Your instructions: The entries that follow should be reproduced exactly, with no images carried over.

=-=-=-=-=

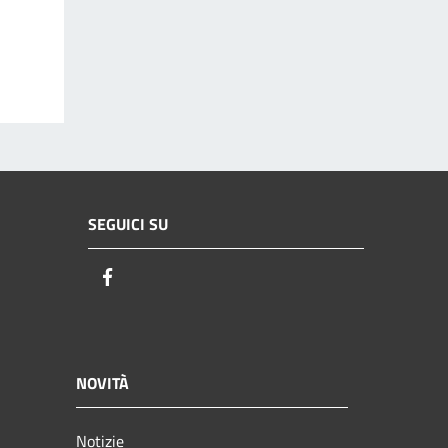
SEGUICI SU
Facebook
NOVITÀ
Notizie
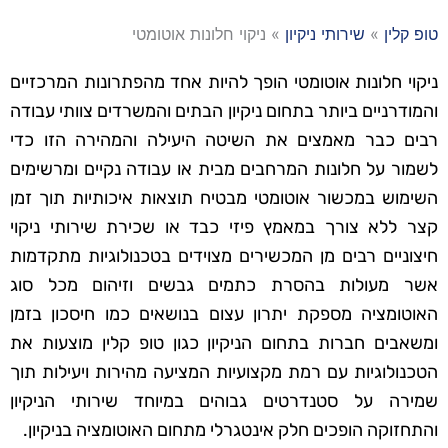
טופ קלין
»
שירותי ניקיון
»
ניקוי חלונות אוטומטי
ניקוי חלונות אוטומטי הופך להיות אחד מהפתרונות המרכזיים
והמודרניים ביותר בתחום ניקיון הבתים והמשרדים צוותי עבודה
רבים כבר מאמצים את השיטה היעילה והמהירה הזו כדי
לשמור על חלונות המרחבים מבית או עבודה נקיים ומרשימים
השימוש במכשור אוטומטי מבטיח תוצאות איכותיות תוך זמן
קצר ללא צורך במאמץ פיזי כבד או שכירת שירותי ניקוי
חיצוניים רבים מן המכשירים מצוידים בטכנולוגיות מתקדמות
אשר מעולות בהסרת כתמים גבשים וזיהום מכל סוג
האוטומציה מספקת יתרון עצום בנושאים כמו חיסכון בזמן
ומשאבים חברות בתחום הניקיון כגון טופ קלין מוצעות את
הטכנולוגיות עם רמת מקצועיות המציעה מהירות ויעילות תוך
שמירה על סטנדרטים גבוהים במיוחד שירותי הניקיון
והתחזוקה הופכים חלק אינטגרלי מתחום האוטומציה בניקיון.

=-=-=-=-=

Answer to the exercise:
SEGUICI SU
Facebook
NOVITÀ
Notizie
טופ קלין
»
שירותי ניקיון
»
ניקוי חלונות אוטומטי
ניקוי חלונות אוטומטי הופך להיות אחד מהפתרונות המרכזיים
והמודרניים ביותר בתחום ניקיון הבתים והמשרדים צוותי עבודה
רבים כבר מאמצים את השיטה היעילה והמהירה הזו כדי
לשמור על חלונות המרחבים מבית או עבודה נקיים ומרשימים
השימוש במכשור אוטומטי מבטיח תוצאות איכותיות תוך זמן
קצר ללא צורך במאמץ פיזי כבד או שכירת שירותי ניקוי
חיצוניים רבים מן המכשירים מצוידים בטכנולוגיות מתקדמות
אשר מעולות בהסרת כתמים גבשים וזיהום מכל סוג
האוטומציה מספקת יתרון עצום בנושאים כמו חיסכון בזמן
ומשאבים חברות בתחום הניקיון כגון טופ קלין מוצעות את
הטכנולוגיות עם רמת מקצועיות המציעה מהירות ויעילות תוך
שמירה על סטנדרטים גבוהים במיוחד שירותי הניקיון
והתחזוקה הופכים חלק אינטגרלי מתחום האוטומציה בניקיון.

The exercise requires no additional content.